Ezabir did her basic schooling from Nyeri, in Kenya,  where her father A M Mir, a retired IAS officer, was posted as an Advisor to the government of Kenya, and then returned to Kashmir in early 1980s. She completed Master’s in English Literature from Kashmir University and later went to England to do her Master’s in Development Studies from University of East Anglia, Norwich.

A Commonwealth professional fellow and Harvard alumna, she attended the 58th session of United Nations Commission on Status of Women last year in New York and presented a paper on the psychological trauma among half widows in Kashmir.

Asked what inspired her to be a social worker despite being educated in the West, she said: “In late 1980s when I was in Kashmir University one of my batchmates was shot dead by police during a protest rally.

It came as a shock to me. Then, after a few months, one of my close friends’ father, belonging to the Hindu community was shot dead by unidentified persons. The subsequent years of terror, madness and mayhem across Kashmir prompted me to respond to the situation on ground.

“In early 1990s, I volunteered my services to a non-profit, non-political organisation that started working in rural areas to provide community health and development related activities. The organisation trained literate girls from various villages and imparted basic training to them to help people in their areas by providing basic health care facility,” she said.

“During my stint with the organisation I organised participatory workshops for creating awareness on gender health and sexuality issues for women, particularly for women living in rural areas,” she added.

And when violence decreased in Kashmir, Ezabir did a mapping exercise to document the experiences of women from different backgrounds, professions, regions and ethnicity. The exercise’s aim was to look at possible ways to enhance women’s role and involvement in peace building. She wanted them to suggest a way forward not only in terms of what everyone can do to make their positions better but also what they themselves would like to do for the same.

“I also tried to build understanding of issues faced by directly affected women from the two polarised communities (Muslims and Pandits) so that the narrative of blame game which dehumanises the other is done away with. As a result of this involvement, I have been able to link women in the three regions of Jammu, Kashmir and Ladakh so that a common understanding of the issues pertaining to women is reached,” Ezabir says.
Conflict has had its own consequences, but mostly it has led to the silent suffering of women. “I have been working to bring women on a common platform so that they can share their pain and hopes for the future. Unrest and conflict have affected women very deeply and if they are included in peace processes things that affect them specifically can be tabled as well. It’s time for a change, Ezabir believes.

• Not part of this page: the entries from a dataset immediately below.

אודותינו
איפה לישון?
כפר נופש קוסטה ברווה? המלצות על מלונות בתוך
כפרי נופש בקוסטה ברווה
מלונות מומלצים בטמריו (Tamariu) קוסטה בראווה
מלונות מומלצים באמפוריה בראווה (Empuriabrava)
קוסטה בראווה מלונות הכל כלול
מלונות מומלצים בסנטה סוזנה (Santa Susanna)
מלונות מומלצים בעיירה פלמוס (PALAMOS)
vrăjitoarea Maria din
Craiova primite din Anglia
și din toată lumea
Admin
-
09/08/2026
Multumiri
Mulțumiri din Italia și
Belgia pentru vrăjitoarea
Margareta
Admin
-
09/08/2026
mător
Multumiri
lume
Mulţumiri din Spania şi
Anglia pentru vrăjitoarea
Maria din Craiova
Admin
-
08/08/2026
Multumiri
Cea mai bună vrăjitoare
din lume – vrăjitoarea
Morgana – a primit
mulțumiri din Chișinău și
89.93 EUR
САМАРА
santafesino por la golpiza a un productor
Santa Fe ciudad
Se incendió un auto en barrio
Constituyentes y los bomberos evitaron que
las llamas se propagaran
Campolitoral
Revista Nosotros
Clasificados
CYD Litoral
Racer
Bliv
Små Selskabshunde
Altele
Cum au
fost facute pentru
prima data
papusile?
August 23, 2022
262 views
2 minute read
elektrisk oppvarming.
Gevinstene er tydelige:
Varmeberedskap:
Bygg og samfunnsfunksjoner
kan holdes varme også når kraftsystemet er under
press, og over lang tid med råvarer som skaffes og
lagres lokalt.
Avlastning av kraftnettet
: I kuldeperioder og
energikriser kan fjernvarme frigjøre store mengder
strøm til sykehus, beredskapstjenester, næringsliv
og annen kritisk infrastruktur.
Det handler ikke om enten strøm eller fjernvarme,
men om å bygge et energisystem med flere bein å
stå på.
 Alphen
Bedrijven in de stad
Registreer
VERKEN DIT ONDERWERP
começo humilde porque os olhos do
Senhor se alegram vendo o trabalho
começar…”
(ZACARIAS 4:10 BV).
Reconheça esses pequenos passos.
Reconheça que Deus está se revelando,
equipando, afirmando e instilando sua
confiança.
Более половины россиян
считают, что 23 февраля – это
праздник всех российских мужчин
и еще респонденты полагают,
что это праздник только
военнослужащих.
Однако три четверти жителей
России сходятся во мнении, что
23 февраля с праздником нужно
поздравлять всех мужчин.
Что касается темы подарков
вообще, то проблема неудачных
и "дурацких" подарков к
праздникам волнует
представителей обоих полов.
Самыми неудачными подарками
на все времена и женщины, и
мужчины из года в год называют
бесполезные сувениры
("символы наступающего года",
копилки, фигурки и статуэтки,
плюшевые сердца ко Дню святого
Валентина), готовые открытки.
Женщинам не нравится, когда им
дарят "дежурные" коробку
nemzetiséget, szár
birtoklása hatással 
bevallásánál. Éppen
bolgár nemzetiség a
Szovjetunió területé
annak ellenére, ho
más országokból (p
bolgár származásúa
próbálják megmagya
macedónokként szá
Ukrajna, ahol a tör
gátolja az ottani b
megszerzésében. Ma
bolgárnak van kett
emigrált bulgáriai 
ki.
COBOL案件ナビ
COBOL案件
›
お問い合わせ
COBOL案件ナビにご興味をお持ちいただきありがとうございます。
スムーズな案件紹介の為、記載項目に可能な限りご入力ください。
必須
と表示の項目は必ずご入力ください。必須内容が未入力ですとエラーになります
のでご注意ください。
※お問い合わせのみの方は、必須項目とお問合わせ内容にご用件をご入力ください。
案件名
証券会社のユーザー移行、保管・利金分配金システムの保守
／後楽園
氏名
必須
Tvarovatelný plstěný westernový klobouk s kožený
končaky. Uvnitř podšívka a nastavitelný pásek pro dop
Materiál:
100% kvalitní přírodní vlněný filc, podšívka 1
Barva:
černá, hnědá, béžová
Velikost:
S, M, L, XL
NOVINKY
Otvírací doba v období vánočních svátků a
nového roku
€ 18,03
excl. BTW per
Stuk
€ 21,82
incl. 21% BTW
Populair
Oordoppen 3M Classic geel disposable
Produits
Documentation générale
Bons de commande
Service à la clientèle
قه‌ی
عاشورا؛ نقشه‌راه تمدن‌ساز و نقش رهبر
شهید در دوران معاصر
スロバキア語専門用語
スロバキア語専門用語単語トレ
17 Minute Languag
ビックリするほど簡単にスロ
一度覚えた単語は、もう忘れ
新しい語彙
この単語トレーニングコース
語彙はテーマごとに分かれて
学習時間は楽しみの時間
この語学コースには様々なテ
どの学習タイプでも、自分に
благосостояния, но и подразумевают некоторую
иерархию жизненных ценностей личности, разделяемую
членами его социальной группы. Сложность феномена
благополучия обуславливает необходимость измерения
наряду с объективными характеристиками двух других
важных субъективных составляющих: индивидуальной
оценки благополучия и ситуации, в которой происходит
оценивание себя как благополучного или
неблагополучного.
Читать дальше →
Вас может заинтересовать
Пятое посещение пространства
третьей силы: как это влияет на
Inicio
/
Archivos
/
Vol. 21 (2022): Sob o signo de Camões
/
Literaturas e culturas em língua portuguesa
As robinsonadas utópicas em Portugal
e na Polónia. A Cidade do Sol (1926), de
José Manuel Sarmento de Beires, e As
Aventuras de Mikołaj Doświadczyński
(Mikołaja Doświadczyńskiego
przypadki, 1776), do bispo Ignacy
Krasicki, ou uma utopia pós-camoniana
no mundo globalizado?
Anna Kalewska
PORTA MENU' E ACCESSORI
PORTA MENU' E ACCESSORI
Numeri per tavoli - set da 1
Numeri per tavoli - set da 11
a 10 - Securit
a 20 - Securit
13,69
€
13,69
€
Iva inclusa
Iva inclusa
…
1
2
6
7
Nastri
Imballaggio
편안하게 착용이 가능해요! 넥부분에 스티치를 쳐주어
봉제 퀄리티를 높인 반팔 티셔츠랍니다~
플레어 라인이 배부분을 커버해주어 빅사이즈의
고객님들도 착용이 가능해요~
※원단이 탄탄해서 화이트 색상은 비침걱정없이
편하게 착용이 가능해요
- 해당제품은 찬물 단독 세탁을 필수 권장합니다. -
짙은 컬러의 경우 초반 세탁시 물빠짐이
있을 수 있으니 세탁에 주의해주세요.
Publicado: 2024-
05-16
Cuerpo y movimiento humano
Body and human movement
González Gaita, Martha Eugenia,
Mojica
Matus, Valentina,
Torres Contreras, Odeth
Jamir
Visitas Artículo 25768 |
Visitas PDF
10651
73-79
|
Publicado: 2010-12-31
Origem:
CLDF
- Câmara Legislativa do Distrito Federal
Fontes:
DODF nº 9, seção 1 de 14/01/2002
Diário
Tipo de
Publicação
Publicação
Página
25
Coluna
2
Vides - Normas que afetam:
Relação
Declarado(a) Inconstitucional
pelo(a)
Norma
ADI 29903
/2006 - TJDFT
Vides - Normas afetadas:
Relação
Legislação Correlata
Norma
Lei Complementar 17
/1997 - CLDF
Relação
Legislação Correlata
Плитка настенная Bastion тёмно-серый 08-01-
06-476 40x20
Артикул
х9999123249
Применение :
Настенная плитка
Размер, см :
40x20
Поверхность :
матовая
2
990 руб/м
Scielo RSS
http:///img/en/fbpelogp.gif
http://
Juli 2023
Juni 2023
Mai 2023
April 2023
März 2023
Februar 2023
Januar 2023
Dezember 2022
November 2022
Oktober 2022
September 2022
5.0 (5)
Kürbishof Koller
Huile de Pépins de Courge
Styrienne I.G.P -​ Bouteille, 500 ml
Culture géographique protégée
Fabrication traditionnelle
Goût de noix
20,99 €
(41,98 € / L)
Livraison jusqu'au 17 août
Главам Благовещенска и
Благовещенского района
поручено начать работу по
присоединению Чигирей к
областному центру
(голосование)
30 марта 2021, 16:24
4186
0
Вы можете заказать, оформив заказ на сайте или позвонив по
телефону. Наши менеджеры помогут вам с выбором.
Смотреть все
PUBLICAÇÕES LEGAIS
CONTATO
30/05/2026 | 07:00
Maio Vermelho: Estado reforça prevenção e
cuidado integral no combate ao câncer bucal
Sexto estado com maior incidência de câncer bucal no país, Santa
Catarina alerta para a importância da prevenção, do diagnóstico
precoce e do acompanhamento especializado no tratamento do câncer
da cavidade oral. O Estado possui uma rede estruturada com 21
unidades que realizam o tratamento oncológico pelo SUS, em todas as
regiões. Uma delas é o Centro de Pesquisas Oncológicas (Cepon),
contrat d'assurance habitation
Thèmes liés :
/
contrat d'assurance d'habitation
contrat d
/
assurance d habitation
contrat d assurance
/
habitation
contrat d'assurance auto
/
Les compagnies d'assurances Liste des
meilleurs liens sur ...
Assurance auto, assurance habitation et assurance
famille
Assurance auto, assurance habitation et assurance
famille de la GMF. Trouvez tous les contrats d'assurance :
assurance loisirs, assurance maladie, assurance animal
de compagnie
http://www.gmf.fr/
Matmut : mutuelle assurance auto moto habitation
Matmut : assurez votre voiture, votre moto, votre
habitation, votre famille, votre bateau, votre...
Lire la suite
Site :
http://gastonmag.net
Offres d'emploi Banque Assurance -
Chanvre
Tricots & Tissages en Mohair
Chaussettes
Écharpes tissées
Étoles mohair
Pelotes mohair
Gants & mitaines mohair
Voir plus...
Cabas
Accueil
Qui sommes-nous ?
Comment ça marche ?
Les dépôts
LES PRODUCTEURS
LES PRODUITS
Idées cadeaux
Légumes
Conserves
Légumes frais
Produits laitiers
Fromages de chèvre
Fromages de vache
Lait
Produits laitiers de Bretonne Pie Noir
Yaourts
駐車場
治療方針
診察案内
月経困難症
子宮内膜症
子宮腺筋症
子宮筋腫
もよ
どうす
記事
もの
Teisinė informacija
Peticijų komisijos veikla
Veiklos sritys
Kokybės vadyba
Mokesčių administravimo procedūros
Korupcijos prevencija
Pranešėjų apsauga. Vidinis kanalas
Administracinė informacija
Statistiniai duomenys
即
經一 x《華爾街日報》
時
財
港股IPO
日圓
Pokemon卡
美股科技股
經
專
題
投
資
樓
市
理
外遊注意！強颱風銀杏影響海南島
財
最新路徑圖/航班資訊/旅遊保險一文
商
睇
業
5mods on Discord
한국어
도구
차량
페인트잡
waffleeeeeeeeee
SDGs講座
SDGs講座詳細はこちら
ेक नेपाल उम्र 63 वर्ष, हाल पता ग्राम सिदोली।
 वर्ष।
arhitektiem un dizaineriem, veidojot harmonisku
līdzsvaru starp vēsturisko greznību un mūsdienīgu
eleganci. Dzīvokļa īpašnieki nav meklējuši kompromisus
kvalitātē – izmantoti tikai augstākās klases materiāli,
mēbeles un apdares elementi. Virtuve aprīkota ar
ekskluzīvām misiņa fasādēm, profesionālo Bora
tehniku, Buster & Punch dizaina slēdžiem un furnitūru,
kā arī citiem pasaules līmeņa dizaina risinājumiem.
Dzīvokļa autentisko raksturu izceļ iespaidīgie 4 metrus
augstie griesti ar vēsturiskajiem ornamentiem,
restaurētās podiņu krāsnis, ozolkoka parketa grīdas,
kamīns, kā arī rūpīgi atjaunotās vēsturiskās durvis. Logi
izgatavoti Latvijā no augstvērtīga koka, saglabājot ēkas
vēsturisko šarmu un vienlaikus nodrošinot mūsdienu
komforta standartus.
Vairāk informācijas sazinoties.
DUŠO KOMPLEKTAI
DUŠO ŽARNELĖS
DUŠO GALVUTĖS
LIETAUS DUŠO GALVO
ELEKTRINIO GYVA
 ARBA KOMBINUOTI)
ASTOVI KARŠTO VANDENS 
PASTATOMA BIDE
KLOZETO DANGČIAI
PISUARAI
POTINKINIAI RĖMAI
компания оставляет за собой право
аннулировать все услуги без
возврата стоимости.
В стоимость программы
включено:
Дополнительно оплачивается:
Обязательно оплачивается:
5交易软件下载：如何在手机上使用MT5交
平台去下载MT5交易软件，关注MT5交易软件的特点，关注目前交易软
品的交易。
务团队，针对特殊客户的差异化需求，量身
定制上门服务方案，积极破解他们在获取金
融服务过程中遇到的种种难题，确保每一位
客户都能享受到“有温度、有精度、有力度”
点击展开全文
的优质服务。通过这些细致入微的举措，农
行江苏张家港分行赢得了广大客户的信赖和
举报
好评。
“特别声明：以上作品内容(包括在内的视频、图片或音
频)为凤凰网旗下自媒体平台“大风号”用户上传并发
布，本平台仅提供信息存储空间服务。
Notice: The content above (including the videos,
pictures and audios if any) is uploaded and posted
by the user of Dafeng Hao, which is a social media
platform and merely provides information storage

She says her family encourages and supports her in her work. “While my mother and daughter are a source of strength, my father encourages me to find innovative ways to address and contribute to building sustainable peace. He has never let me give up when I feel low and pushes me to continue my journey.”

Involved in “Athwaas” and “EHSAAS,” a gender peace-building group, Ezabir has been instrumental in the breakthrough consensus agreed by Islamic scholars, allowing Kashmir’s half widows (women whose husbands have disappeared but are not yet declared deceased) to remarry after a wait of four years. This ruling had an enormous impact on hundreds of women, many from rural communities, who often live impoverished lives after their husbands’ disappearance. 

Ezabir has not only exhibited her leadership skills by addressing this
challenging task of bringing religious scholars and ulemas of all sects on one platform to reach the consensus but also has contributed constructively to dealing with a burning issue that was being faced by this hapless lot.

She has earned a name for herself in the field of peace building, women
empowerment and development at the international level. This year, her name figured as one of the runners-up for an award on International Women’s Day among six women across globe whose work was appreciated and highlighted. On being asked about it, Ezabir smiles and says, “I am just doing my bit. I am humbled.”